I'm wondering about going direct into the audio interface vs mic'ing the amp. I've been mic'ing my two amps: one is a Blackstar ID:15 TVP, new: $225. The other, Fishman Loudbox Artist which is an acoustic guitar amp, new $520, both of which are solid state. So, not exactly high-end amps, and not exactly made for the purpose I'm asking of them (clean electric guitar). And I'm mic'ing them with Audio Technica 450D mics (they were promoted as “SM57-like” around 2004, and probably aren't the greatest mics for this job.) So the equipment is not, well, professional level.
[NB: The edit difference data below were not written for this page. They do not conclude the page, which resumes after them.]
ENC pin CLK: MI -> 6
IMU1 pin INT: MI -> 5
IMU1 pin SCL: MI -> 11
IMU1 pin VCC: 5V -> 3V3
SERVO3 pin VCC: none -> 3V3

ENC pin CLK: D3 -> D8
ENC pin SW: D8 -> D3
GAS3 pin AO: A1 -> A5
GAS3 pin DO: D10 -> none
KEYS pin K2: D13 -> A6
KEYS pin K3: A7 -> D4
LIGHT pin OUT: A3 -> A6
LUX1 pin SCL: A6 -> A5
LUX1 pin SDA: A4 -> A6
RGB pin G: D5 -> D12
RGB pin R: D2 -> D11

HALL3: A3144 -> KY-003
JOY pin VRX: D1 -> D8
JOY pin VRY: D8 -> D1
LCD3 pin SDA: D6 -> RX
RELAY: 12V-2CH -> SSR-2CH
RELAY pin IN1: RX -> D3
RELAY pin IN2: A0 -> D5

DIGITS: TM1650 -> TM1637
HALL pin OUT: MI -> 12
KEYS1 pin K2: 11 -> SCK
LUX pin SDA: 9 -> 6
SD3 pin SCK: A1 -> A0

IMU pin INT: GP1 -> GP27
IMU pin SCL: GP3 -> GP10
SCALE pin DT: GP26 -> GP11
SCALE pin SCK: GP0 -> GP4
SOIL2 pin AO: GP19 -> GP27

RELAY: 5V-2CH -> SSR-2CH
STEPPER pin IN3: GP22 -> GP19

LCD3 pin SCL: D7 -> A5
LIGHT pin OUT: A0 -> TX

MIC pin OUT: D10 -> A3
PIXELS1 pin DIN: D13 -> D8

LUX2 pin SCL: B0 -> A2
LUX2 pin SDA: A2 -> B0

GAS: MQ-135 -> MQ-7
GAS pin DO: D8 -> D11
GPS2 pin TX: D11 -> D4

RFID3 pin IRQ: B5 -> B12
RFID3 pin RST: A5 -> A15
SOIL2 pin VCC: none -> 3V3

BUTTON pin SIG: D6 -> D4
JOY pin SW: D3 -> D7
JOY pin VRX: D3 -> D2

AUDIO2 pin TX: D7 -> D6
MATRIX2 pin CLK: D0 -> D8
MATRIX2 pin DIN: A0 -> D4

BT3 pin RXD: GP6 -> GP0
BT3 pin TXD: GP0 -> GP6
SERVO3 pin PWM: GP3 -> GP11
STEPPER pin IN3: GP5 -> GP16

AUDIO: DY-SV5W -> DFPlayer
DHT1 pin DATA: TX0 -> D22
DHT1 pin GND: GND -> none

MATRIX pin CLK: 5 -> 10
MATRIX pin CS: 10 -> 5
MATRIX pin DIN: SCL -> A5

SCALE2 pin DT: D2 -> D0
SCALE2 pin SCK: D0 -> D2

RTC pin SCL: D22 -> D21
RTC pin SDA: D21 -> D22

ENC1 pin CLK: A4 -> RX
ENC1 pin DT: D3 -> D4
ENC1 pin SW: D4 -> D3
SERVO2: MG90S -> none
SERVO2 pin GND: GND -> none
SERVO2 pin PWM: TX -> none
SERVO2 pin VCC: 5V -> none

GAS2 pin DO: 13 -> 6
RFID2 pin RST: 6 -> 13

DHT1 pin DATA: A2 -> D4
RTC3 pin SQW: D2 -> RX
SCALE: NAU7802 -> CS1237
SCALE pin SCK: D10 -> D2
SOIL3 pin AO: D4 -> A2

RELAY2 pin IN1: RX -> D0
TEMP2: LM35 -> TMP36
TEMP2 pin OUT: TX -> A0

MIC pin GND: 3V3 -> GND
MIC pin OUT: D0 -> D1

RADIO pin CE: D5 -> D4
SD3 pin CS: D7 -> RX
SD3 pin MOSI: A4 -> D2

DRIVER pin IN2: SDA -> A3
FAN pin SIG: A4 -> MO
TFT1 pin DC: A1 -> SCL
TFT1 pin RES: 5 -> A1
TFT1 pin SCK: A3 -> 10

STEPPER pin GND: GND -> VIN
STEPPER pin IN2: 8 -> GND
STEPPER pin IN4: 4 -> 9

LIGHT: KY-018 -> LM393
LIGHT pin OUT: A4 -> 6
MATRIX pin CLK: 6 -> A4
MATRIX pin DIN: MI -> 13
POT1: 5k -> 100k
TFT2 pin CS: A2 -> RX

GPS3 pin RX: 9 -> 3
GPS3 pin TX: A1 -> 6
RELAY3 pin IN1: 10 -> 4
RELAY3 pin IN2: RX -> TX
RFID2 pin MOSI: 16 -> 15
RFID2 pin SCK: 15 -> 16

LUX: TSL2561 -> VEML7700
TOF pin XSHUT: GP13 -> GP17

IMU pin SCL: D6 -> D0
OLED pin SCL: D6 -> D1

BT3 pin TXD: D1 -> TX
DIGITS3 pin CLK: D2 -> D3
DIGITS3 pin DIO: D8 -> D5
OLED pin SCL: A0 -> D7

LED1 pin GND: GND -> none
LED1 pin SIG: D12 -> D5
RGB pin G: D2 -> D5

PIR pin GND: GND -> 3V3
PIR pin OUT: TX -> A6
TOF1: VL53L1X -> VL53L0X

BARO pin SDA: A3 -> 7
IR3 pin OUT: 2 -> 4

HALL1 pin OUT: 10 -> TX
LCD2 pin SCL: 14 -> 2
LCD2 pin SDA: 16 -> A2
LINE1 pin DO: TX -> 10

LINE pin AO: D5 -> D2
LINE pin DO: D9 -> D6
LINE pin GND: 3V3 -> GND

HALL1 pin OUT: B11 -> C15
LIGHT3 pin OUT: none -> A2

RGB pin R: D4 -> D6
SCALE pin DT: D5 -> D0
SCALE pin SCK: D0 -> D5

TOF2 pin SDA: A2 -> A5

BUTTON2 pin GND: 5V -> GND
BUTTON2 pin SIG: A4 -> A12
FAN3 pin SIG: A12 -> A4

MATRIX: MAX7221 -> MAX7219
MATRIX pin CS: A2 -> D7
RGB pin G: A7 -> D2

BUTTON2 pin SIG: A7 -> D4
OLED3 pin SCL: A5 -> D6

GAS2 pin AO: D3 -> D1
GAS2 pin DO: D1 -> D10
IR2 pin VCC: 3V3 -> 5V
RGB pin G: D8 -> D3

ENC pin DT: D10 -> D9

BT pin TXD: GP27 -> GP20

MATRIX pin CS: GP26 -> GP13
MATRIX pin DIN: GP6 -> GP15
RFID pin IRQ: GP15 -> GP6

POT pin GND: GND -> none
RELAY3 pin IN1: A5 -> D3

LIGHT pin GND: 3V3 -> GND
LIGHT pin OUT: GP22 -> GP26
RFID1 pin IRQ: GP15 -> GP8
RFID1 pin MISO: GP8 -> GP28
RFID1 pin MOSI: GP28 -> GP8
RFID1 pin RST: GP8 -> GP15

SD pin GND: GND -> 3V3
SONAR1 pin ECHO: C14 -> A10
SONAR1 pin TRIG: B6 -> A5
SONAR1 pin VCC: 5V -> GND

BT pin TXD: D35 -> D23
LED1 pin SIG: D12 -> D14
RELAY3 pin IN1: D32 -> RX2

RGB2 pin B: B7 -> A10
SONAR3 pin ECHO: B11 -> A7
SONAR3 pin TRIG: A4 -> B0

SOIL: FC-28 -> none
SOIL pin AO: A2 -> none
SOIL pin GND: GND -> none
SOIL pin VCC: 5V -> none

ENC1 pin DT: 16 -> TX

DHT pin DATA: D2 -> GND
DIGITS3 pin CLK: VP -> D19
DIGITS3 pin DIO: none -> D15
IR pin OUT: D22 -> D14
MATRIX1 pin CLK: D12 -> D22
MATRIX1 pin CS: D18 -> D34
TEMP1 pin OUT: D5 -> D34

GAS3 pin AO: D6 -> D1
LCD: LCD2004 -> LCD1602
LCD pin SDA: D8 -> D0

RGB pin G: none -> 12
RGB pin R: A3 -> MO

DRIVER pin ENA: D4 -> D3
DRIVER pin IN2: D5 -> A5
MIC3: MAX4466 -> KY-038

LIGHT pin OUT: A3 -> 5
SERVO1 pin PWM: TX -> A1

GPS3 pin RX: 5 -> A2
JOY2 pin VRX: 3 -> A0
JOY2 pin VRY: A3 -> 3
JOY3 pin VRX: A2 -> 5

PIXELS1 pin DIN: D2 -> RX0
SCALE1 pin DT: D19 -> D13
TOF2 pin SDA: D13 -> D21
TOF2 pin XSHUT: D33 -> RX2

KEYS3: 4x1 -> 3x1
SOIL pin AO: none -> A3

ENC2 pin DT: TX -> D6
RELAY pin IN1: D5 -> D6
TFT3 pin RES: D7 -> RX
Seems like my recordings are muddy, especially the low-end. There's no clarity in the low/mids and sometimes (often?) I hear a "runaway" mashing of sounds into like a hum of noise. Maybe I'm exaggerating a bit, but it certainly isn't clear like what I hear on the recordings of the guys I admire.
I've done a little eq'ing in Audacity (I know, I'm switching to Reaper), which helps, but I'm still not happy. Some of the ambient guys I follow (Andy Othling, Monochrome Seasons), mic their amps, but they are using Suhrs, or Matchless, and wow, these are $2,500+ amps that I'm sure sound fabulous! And probably using high-end, exact-correct mics, which are also expensive. No way I'm springing for two amps and mics. On the other hand, Chords of Orion for example, goes direct and uses an amp simulation and he gets great sound. I'm not a gigging musician, (those days are way over), so I don't need the amps if I don't have to.
I've heard it said about audio engineering that the best EQ'ing, is no EQ'ing. The point being that you should go back to the source of your noise and clean it up; not fix it in post-recording. So, setting that objective, I've decided to start recording direct to my computer interface.
It'll take some slight re-jiggering of my studio to go direct to my Steinberg UR22 interface, but it's doable for hopefully just the cost of two patch cords. So I guess that's my next project; give it a shot.